Activity
Write out all of the entries, matching the original exactly.

Task data
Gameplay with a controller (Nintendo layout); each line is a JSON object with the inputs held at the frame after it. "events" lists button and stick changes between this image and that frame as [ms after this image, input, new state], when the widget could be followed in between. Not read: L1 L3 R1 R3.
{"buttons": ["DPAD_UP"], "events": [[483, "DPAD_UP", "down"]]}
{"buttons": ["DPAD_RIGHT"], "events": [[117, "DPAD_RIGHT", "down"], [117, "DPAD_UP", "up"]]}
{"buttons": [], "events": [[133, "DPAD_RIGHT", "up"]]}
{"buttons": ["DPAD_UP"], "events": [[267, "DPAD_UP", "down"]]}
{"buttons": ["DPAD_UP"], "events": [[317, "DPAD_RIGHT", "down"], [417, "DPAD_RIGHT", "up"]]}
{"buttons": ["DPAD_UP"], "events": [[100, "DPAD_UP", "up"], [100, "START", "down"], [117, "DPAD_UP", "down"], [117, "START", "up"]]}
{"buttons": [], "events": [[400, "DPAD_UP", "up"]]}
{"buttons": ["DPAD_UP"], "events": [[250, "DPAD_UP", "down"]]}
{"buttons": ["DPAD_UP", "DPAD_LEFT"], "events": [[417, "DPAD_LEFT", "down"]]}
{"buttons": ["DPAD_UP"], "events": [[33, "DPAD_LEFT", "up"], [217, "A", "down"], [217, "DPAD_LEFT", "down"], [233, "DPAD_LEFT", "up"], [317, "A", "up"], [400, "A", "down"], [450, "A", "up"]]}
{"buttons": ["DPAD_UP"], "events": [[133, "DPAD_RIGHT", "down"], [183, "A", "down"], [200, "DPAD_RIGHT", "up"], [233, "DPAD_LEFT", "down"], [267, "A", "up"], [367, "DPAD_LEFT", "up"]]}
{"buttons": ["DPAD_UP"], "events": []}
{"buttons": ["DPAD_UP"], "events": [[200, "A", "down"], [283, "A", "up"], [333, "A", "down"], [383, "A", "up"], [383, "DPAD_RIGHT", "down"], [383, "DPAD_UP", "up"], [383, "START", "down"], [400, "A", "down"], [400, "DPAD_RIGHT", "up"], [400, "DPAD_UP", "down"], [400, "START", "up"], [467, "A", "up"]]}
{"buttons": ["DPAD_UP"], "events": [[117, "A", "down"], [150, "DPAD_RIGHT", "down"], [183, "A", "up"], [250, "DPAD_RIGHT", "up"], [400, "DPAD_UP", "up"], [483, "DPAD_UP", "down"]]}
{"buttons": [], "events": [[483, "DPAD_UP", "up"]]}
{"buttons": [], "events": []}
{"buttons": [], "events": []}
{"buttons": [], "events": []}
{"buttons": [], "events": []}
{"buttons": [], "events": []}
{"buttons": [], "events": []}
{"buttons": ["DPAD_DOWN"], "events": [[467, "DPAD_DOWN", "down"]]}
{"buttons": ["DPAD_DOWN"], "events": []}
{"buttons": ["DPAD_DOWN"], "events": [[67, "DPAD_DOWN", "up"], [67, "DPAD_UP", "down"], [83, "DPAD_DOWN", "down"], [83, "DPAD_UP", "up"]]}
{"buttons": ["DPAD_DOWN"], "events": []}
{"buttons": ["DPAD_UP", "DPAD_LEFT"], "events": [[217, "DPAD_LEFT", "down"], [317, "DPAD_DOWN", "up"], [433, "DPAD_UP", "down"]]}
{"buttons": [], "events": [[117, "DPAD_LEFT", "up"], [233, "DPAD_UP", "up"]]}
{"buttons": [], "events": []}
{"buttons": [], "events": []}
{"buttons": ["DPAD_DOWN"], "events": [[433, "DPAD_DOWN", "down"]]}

Expected answer
Gameplay with a controller (Nintendo layout); each line is a JSON object with the inputs held at the frame after it. "events" lists button and stick changes between this image and that frame as [ms after this image, input, new state], when the widget could be followed in between. Not read: L1 L3 R1 R3.
{"buttons": ["DPAD_UP"], "events": [[483, "DPAD_UP", "down"]]}
{"buttons": ["DPAD_RIGHT"], "events": [[117, "DPAD_RIGHT", "down"], [117, "DPAD_UP", "up"]]}
{"buttons": [], "events": [[133, "DPAD_RIGHT", "up"]]}
{"buttons": ["DPAD_UP"], "events": [[267, "DPAD_UP", "down"]]}
{"buttons": ["DPAD_UP"], "events": [[317, "DPAD_RIGHT", "down"], [417, "DPAD_RIGHT", "up"]]}
{"buttons": ["DPAD_UP"], "events": [[100, "DPAD_UP", "up"], [100, "START", "down"], [117, "DPAD_UP", "down"], [117, "START", "up"]]}
{"buttons": [], "events": [[400, "DPAD_UP", "up"]]}
{"buttons": ["DPAD_UP"], "events": [[250, "DPAD_UP", "down"]]}
{"buttons": ["DPAD_UP", "DPAD_LEFT"], "events": [[417, "DPAD_LEFT", "down"]]}
{"buttons": ["DPAD_UP"], "events": [[33, "DPAD_LEFT", "up"], [217, "A", "down"], [217, "DPAD_LEFT", "down"], [233, "DPAD_LEFT", "up"], [317, "A", "up"], [400, "A", "down"], [450, "A", "up"]]}
{"buttons": ["DPAD_UP"], "events": [[133, "DPAD_RIGHT", "down"], [183, "A", "down"], [200, "DPAD_RIGHT", "up"], [233, "DPAD_LEFT", "down"], [267, "A", "up"], [367, "DPAD_LEFT", "up"]]}
{"buttons": ["DPAD_UP"], "events": []}
{"buttons": ["DPAD_UP"], "events": [[200, "A", "down"], [283, "A", "up"], [333, "A", "down"], [383, "A", "up"], [383, "DPAD_RIGHT", "down"], [383, "DPAD_UP", "up"], [383, "START", "down"], [400, "A", "down"], [400, "DPAD_RIGHT", "up"], [400, "DPAD_UP", "down"], [400, "START", "up"], [467, "A", "up"]]}
{"buttons": ["DPAD_UP"], "events": [[117, "A", "down"], [150, "DPAD_RIGHT", "down"], [183, "A", "up"], [250, "DPAD_RIGHT", "up"], [400, "DPAD_UP", "up"], [483, "DPAD_UP", "down"]]}
{"buttons": [], "events": [[483, "DPAD_UP", "up"]]}
{"buttons": [], "events": []}
{"buttons": [], "events": []}
{"buttons": [], "events": []}
{"buttons": [], "events": []}
{"buttons": [], "events": []}
{"buttons": [], "events": []}
{"buttons": ["DPAD_DOWN"], "events": [[467, "DPAD_DOWN", "down"]]}
{"buttons": ["DPAD_DOWN"], "events": []}
{"buttons": ["DPAD_DOWN"], "events": [[67, "DPAD_DOWN", "up"], [67, "DPAD_UP", "down"], [83, "DPAD_DOWN", "down"], [83, "DPAD_UP", "up"]]}
{"buttons": ["DPAD_DOWN"], "events": []}
{"buttons": ["DPAD_UP", "DPAD_LEFT"], "events": [[217, "DPAD_LEFT", "down"], [317, "DPAD_DOWN", "up"], [433, "DPAD_UP", "down"]]}
{"buttons": [], "events": [[117, "DPAD_LEFT", "up"], [233, "DPAD_UP", "up"]]}
{"buttons": [], "events": []}
{"buttons": [], "events": []}
{"buttons": ["DPAD_DOWN"], "events": [[433, "DPAD_DOWN", "down"]]}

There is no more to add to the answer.